Solution 5: Frugality

After ensuring that hardware is properly utilized, optimizing applications, and designing hardware and software together, there is still another essential lever of action to control consumption: frugality.

Driving a little slower in a car can significantly reduce fuel consumption: An article on the Caradisiac website calculates that reducing speed from 130 to 110 km/h can reduce consumption by 25%. Consumption is not proportional to speed; the few minutes saved cost a lot in energy. The same goes for computer devices. Tests at one of our clients show that a 4% reduction in performance can be accompanied by a 30% reduction in consumption. Other tests conducted at North Carolina State University show other examples with a 20% reduction in consumption at the cost of only a 6% loss of performance for one of the tested applications. In short, a small loss of performance in exchange for a significant energy gain.

Where does this energy saving come from? Several mechanisms are at play. One of the main ones is as follows: machines are composed of several parts. Processor, RAM, storage, interconnections with other machines, etc. There is always one of these components that happens to be the bottleneck for application performance. The other components are therefore underutilized and consume energy unnecessarily. These can therefore be limited to align with the performance of the weakest component. This with little impact on performance. The challenge is then to be able to analyze applications on a case-by-case basis. This allows for recognizing bottlenecks and implementing limitations.
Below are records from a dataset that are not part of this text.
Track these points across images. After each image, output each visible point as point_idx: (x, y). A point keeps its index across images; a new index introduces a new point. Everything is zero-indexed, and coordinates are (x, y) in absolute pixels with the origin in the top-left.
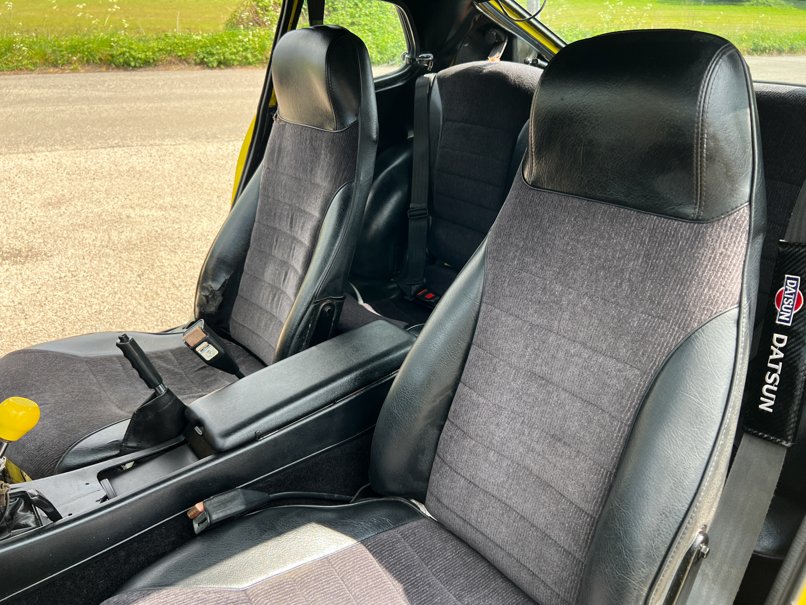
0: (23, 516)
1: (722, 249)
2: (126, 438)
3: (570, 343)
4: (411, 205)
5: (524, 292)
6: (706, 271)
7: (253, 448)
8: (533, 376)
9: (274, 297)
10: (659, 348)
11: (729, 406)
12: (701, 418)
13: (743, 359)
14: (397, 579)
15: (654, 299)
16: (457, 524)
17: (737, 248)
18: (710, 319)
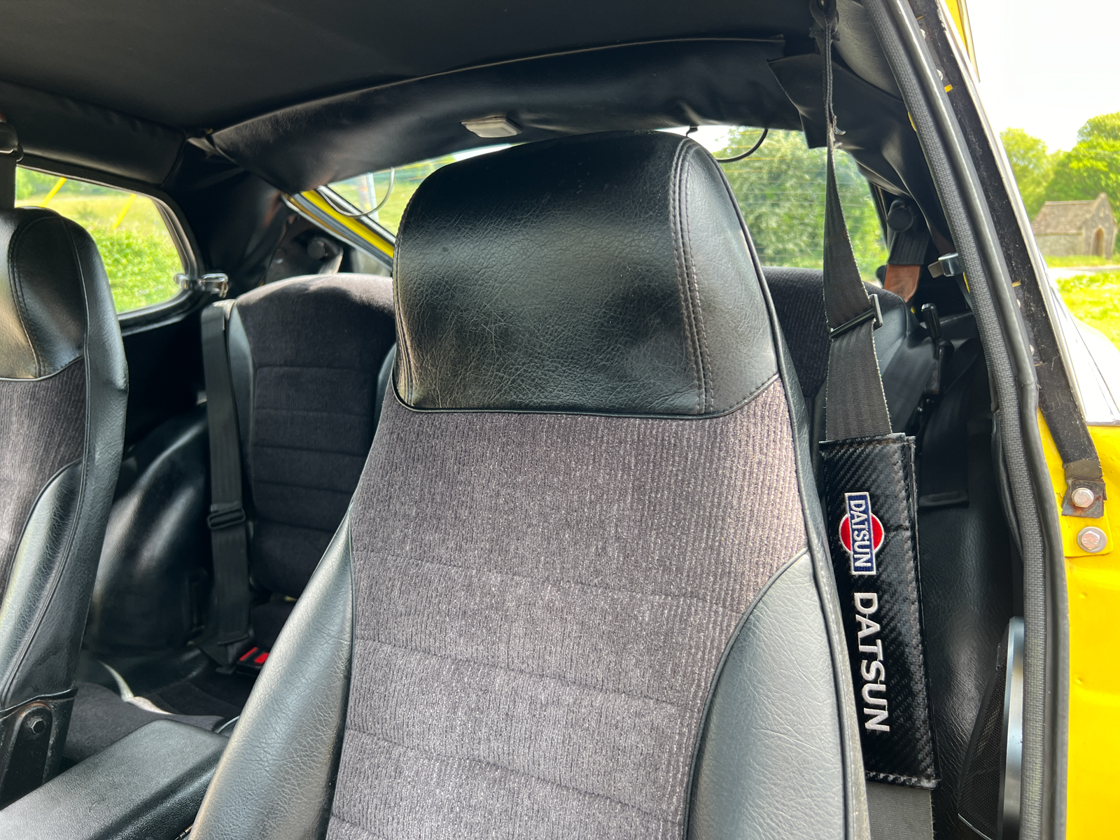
4: (213, 508)
5: (433, 600)
6: (744, 497)
8: (475, 765)
10: (700, 653)
12: (809, 774)
15: (668, 563)
17: (780, 449)
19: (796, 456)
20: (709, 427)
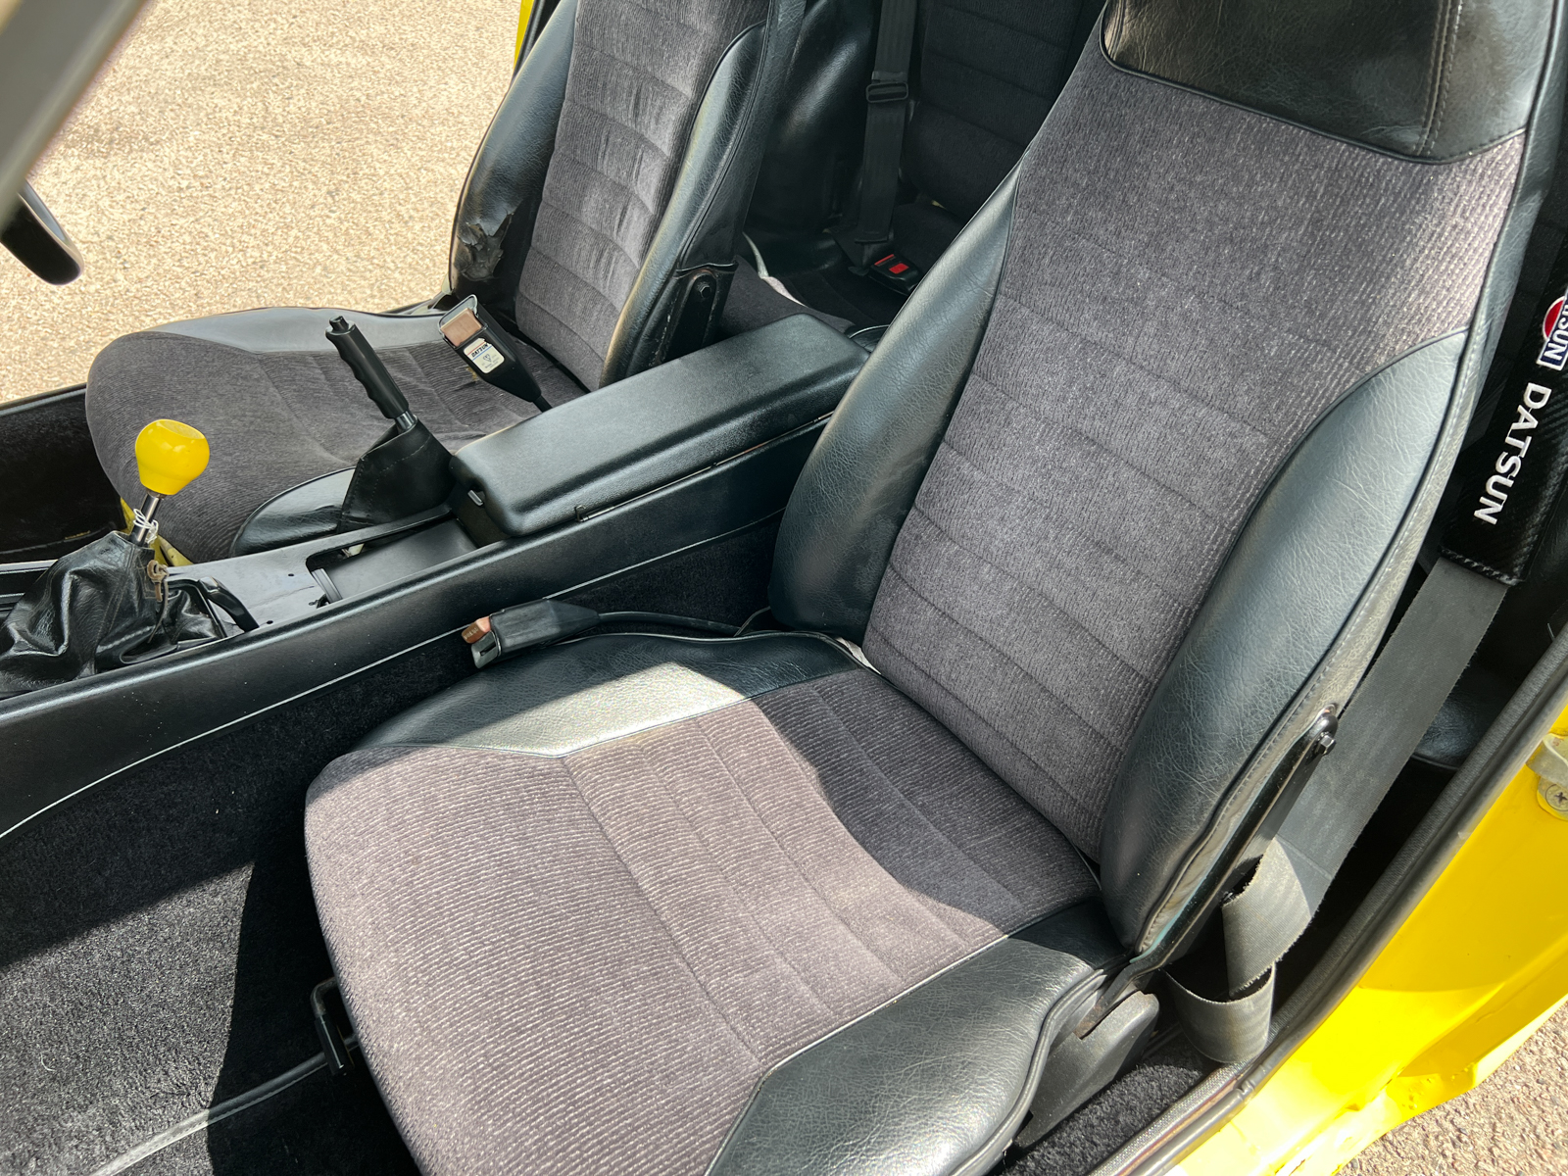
0: (192, 619)
1: (1457, 219)
2: (348, 503)
3: (1150, 380)
4: (875, 75)
6: (1421, 259)
7: (571, 535)
9: (601, 255)
10: (1309, 398)
11: (1414, 509)
12: (1360, 526)
13: (1457, 426)
14: (809, 760)
15: (1314, 307)
16: (914, 681)
17: (1486, 217)
18: (1411, 350)
20: (1417, 173)
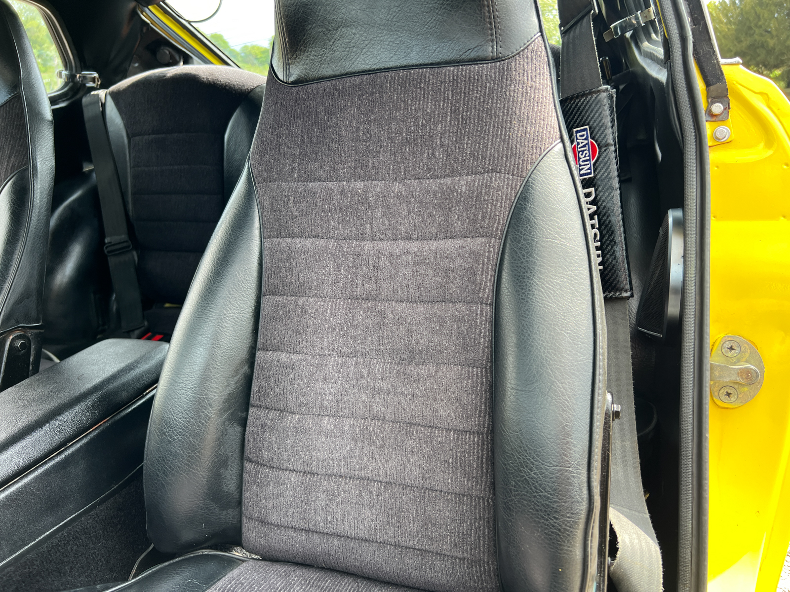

Finally, do our applications really need to go as fast as possible? Take the example of a use case that requires delivering the result of a calculation by a specific deadline. There is no advantage in completing the calculation earlier. It is therefore possible to reduce machine performance to reduce their consumption without compromising business requirements. The two main challenges are:

Defining performance goals based on business constraints.
Mastering application performance to have predictable and repeatable execution times.

Conclusion

The consumption of IT equipment is becoming increasingly important and must also be controlled. There are several proven solutions to reduce consumption. They act at several levels: at the level of data centers, software, and on hardware/software combinations.

Some solutions involve more or less significant compromises. They can be at the level of performance or the quality of the service rendered. In these cases, to implement the solutions, it is therefore necessary to align business and IT. This allows for defining the optimal balance between service quality and energy efficiency. Some solutions are, however, entirely "free": consumption can decrease without any sacrifices elsewhere!